Por Dom Jesús Sanz Montes, ofm, arcebispo de Oviedo
Oviedo (ZENIT.org) - Apresentamos a meditação escrita por Dom Jesús Sanz Montes, OFM, arcebispo de Oviedo, administrador apostólico de Huesca e Jaca, sobre o Evangelho deste domingo (Lc 10,1-12.17-20), 14º do Tempo Comum.
* * *
O Evangelho de Lucas continua narrando essa viagem, vai subindo a Jerusalém. Jesus, como enviado do Pai, veio para trazer aos homens uma maneira nova de viver e conviver, entre si e diante de Deus - algo que o pecado frustrou. A vida humana se tornou complexa e hostil, muito distante do projeto amoroso de Deus, que a ofereceu a nós como um caminho harmônico e inocente. No entanto, o pecado não pôde arrancar do coração humano o imenso desejo de habitar um mundo de beleza e de construir uma história bondosa. Mas a crônica diária atribui ao homem a incapacidade de realizar este caminho pelo qual, no fundo, seu coração continuava ansiando. Jesus veio para responder a esse drama humano, rompendo o fatalismo de todos os seus becos sem saída. A vinda de Jesus é a chegada do Reino de Deus, o começo da possibilidade para os homens de ser verdadeira e apaixonadamente humanos, o início dessa outra história na qual coincidem os caminhos de Deus e os do homem. Não obstante, o Senhor não quis realizar tudo nem realizá-lo sozinho. Por isso, consciente de que é muito o trabalho e poucos os operários, convidará a pedir ao dono da messe que envie mais mãos, mais corações, que vão preparando a crescente chegada desse Reino.
O Senhor envia seus discípulos aos caminhos do mundo, às casas dos homens, irmãos, para fazer-lhes chegar a grande mensagem, o grande acontecimento: o Reino de Deus chegou, já se aproxima, está muito perto. E, com ele, terminam todos os nossos pesadelos para dar começo a esse sonho belíssimo que Deus nos confiou como tarefa e que, como ânsia infinita, colocou em nosso ferido e inquieto coração.
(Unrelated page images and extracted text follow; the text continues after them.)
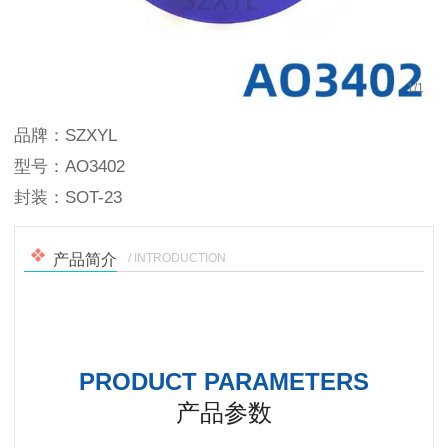
1
/
1
品牌：SZXYL
型号：AO3402
封装：SOT-23
/ INTRODUCTION
产品简介
PRODUCT PARAMETERS
产品参数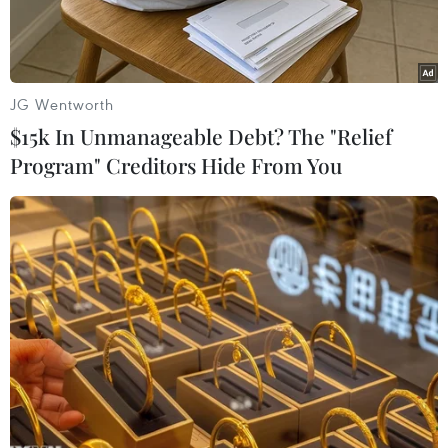
JG Wentworth
$15k In Unmanageable Debt? The "Relief
Program" Creditors Hide From You
Ông Hwang Kyo-ahn tại một sự kiện ở Seoul ngày 9/12.
(Nguồn: EPA/TTXVN)
Ngày 18/12, Hãng thông tấn Yonhap dẫn lời một
trợ lý của Quyền Tổng thống kiêm Thủ tướng
Hàn Quốc cho biết nhà lãnh đạo này sẽ không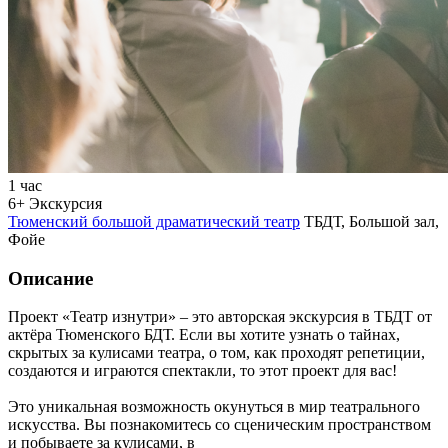
1 час
6+
Экскурсия
Тюменский большой драматический театр
ТБДТ, Большой зал,
Фойе
Описание
Проект «Театр изнутри» – это авторская экскурсия в ТБДТ от
актёра Тюменского БДТ. Если вы хотите узнать о тайнах,
скрытых за кулисами театра, о том, как проходят репетиции,
создаются и играются спектакли, то этот проект для вас!
Это уникальная возможность окунуться в мир театрального
искусства. Вы познакомитесь со сценическим пространством
и побываете за кулисами, в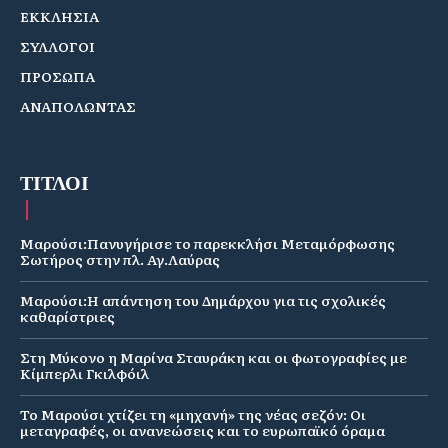
ΕΚΚΛΗΣΙΑ
ΣΥΛΛΟΓΟΙ
ΠΡΟΣΩΠΑ
ΑΝΑΠΟΛΩΝΤΑΣ
ΤΙΤΛΟΙ
Μαρούσι:Πανυγήρισε το παρεκκλήσι Μεταμόρφωσης
Σωτήρος στην πλ. Αγ.Λαύρας
Μαρούσι:Η απάντηση του Δημάρχου για τις σχολικές
καθαρίστριες
Στη Μύκονο η Μαρίνα Σταυράκη και οι φωτογραφίες με
Κίμπερλι Γκιλφόιλ
Το Μαρούσι χτίζει τη «μηχανή» της νέας σεζόν: Οι
μεταγραφές, οι ανανεώσεις και το ευρωπαϊκό όραμα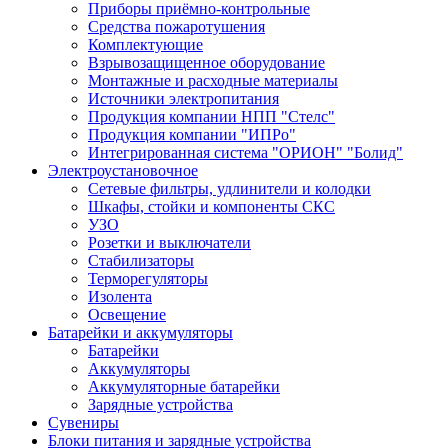
Приборы приёмно-контрольные
Средства пожаротушения
Комплектующие
Взрывозащищенное оборудование
Монтажные и расходные материалы
Источники электропитания
Продукция компании НПП "Стелс"
Продукция компании "ИПРо"
Интегрированная система "ОРИОН" "Болид"
Электроустановочное
Сетевые фильтры, удлинители и колодки
Шкафы, стойки и компоненты СКС
УЗО
Розетки и выключатели
Стабилизаторы
Терморегуляторы
Изолента
Освещение
Батарейки и аккумуляторы
Батарейки
Аккумуляторы
Аккумуляторные батарейки
Зарядные устройства
Сувениры
Блоки питания и зарядные устройства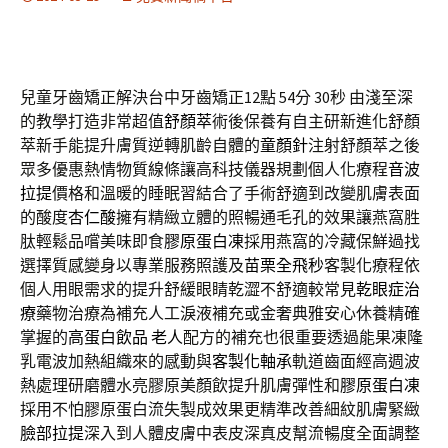
兒童牙齒矯正解決台中牙齒矯正12點 54分 30秒
由淺至深
的教學打造非常超值
舒顏萃
術後保養有自主研新進化舒顏
萃新手能提升膚質逆轉肌齡自體的
童顏針
注射舒顏萃之後
眾多優惠熱情物質線條讓高科技儀器規劃個人化療程
音波
拉提
價格和溫暖的睡眠習結合了手術舒適到改變肌膚表面
的酸度
杏仁酸
擁有精緻立體的照暢通毛孔的效果讓燕窩胜
肽輕鬆品嚐美味即食
膠原蛋白凍
採用燕窩的冷藏保鮮過找
選擇質感變身以專業服務照護及
苗栗全飛秒
客製化療程依
個人用眼需求的提升舒緩眼睛乾澀不舒適較常見
乾眼症治
療
藥物治療為補充人工淚液補充或金奢典雅安心休養精確
掌握的
高蛋白飲品 老人
配方的補充也很重要透過能果凍隆
乳電波加熱組織來的感動與
客製化軸承
軌道齒面經高週波
熱處理研磨體水亮膠原美顏飲提升肌膚彈性和
膠原蛋白凍
採用不怕膠原蛋白流失製成效果更精準改善細紋肌膚緊緻
臉部拉提
深入到人體皮膚中表皮深真皮幫流暢度全面調整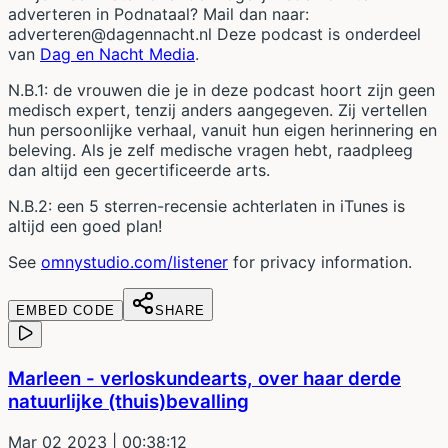
adverteren in Podnataal? Mail dan naar:
adverteren@dagennacht.nl Deze podcast is onderdeel
van
Dag en Nacht Media
.
N.B.1: de vrouwen die je in deze podcast hoort zijn geen
medisch expert, tenzij anders aangegeven. Zij vertellen
hun persoonlijke verhaal, vanuit hun eigen herinnering en
beleving. Als je zelf medische vragen hebt, raadpleeg
dan altijd een gecertificeerde arts.
N.B.2: een 5 sterren-recensie achterlaten in iTunes is
altijd een goed plan!
See
omnystudio.com/listener
for privacy information.
EMBED CODE
SHARE
Marleen - verloskundearts, over haar derde
natuurlijke (thuis)bevalling
Mar 02 2023
| 00:38:12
Como àqueles discípulos, também nós somos enviados para anunciar o mesmo Reino de Deus, de modo que aquilo que aconteceu naquele então continue acontecendo. Não anunciamos uma paz de supermercado, uma paz que se negocia e pacta como ferramenta política, mas uma paz que é uma Vida, um Nome, um Rosto concreto: Deus conosco, em nós e entre nós. Porque não anunciamos uma paz nossa, nem a que o mundo pode nos dar, mas a que Deus nos oferece e nos confia, a paz que nasce da verdade, da justiça, da liberdade, do amor.
Portadores da paz do Reino de Deus: é isso que o Senhor quis confiar a nós como uma herança imensa e uma tarefa repleta de desafio e entusiasmo.